As you know, the great majority of defaulted mortgage dollars at the time of the economic crash in the fall of 2008 were found in just four rapidly Hispanicizing states: California, Arizona, Nevada, and Florida. Indeed, California accounted for a sizable majority of foreclosed mortgage dollars by itself.

The above graph focuses on what might be Ground Zero of the foreclosure crisis, Southern California's Inland Empire, the Riverside-San Bernardino-Ontario Metropolitan Statistical Area. It shows billions of dollars of new mortgages originated for Conventional Purchases of of housing (Table 4-2) from 1999-2006. It doesn't include many other types of loans such as FHA, nor does it include refinancing. Further, to simplify things, I've left off Asian, blacks, and other minorities, mixed couples, and mortgages where race is unknown.

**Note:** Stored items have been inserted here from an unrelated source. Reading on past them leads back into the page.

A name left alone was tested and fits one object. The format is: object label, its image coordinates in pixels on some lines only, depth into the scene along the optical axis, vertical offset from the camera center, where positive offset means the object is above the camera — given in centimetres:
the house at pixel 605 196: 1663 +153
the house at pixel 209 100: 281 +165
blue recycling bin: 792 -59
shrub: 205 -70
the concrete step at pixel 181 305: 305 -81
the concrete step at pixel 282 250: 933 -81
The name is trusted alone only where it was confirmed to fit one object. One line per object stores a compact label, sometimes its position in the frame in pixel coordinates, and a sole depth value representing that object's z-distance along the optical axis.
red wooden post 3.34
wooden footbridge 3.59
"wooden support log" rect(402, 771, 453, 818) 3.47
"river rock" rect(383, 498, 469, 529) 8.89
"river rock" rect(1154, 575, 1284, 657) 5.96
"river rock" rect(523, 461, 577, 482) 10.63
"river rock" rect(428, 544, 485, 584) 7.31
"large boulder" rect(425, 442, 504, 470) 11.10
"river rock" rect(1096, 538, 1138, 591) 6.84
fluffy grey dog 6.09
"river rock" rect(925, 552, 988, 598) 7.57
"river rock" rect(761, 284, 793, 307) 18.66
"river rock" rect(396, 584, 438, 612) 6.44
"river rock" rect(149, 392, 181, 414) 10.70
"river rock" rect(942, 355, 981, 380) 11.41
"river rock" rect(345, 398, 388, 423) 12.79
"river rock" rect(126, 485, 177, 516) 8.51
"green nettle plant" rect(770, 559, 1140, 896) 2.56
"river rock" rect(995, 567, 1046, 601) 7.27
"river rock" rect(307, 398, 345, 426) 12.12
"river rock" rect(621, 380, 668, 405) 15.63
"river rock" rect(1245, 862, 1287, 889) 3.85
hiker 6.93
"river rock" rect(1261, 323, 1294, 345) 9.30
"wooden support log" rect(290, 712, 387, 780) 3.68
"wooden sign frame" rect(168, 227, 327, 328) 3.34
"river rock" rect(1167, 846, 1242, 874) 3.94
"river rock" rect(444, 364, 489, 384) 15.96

As overly-simplifed as it is, it still gives an informative overall picture of what went on in the Inland Empire that first drove prices through the roof and then back down again: a giant surge of lending to Hispanics, followed by a sobering up that no doubt accelerated in 2008.

The most obvious fact is that new mortgage dollars flowing to Hispanics in this sprawling California region increased an astonishing 2,704% from $0.5 billion in 1999 to $13.4 billion in 2006. Is there a word in the English language for that? We have words like doubling, tripling, quadrupling, but I've never heard of a 28-tupling.

In contrast, the non-Hispanic white borrowing over 1999-2006 was up 217% (a tripling). To be fair, white borrowing from 1999 to the white peak in 2005 was up 306% (a quadrupling). By the way black borrowing was from 1999-2006 was up 1,179% and Asians borrowing perhaps even more.

To put the 1999 to 2006 change in perspective, conventional purchases mortgage dollars handed out in the Inland Empire in 2006 to Pacific Islanders (Samoans and the like) were virtually as the same as 1999 lending to the huge Hispanic community ($0.489 billion for Pacific Islanders in 2006 versus $0.496 billion for Hispanics in 1999).

In 2007, Hispanic borrowing crashed back down to $4.8 billion in 2007 as financial institutions finally started to worry about loan quality. In the Inland Empire in 1999, Hispanics received only 15% as much conventional purchase mortgage money as non-Hispanic whites did. By 2006, they received 128% as much.

Clearly, there was a mortgage bubble among non-Hispanic whites, too, but borrowing peaked earlier in 2004-2005 and has declined in a more orderly fashion. In contrast, the Latino bubble peaked in 2005-2006 and then started to collapse in 2007. (In 2007, Hispanic borrowing was back down to 75% of white borrowing.)

If you look at all minorities, the non-Hispanic white share of conventional purchase mortgage dollars in the Inland Empire fell from 73% in 1999 to 35% in 2006.

Keep in mind that the Bush Administration was actively promoting riskier lending to minorities, such as by calling for the elimination of down payment requirements.